**Record extracts:**
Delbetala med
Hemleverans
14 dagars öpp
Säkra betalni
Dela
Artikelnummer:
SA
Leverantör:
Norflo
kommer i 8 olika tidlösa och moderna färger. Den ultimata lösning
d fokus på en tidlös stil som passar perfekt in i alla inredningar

* * *

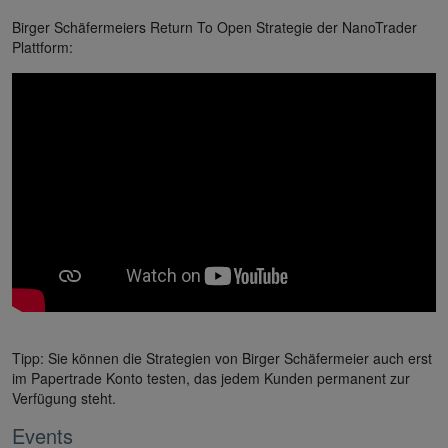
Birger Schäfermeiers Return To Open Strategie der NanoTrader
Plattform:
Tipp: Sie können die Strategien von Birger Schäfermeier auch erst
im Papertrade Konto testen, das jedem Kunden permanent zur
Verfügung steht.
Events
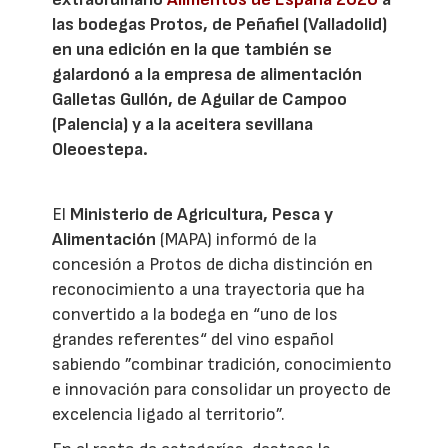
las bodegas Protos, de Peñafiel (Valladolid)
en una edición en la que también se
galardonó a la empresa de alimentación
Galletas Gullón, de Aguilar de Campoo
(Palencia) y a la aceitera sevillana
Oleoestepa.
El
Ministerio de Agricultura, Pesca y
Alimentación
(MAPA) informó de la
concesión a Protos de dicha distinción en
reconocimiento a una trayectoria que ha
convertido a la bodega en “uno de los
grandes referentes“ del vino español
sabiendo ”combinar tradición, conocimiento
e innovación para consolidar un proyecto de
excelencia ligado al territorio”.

**Aim of the task:** In the listing above, find the line holding "kommer i 8 olika" and the line holding "d fokus på en", then output those two lines and every line between them exactly.

**Response to this task:**
kommer i 8 olika tidlösa och moderna färger. Den ultimata lösning
d fokus på en tidlös stil som passar perfekt in i alla inredningar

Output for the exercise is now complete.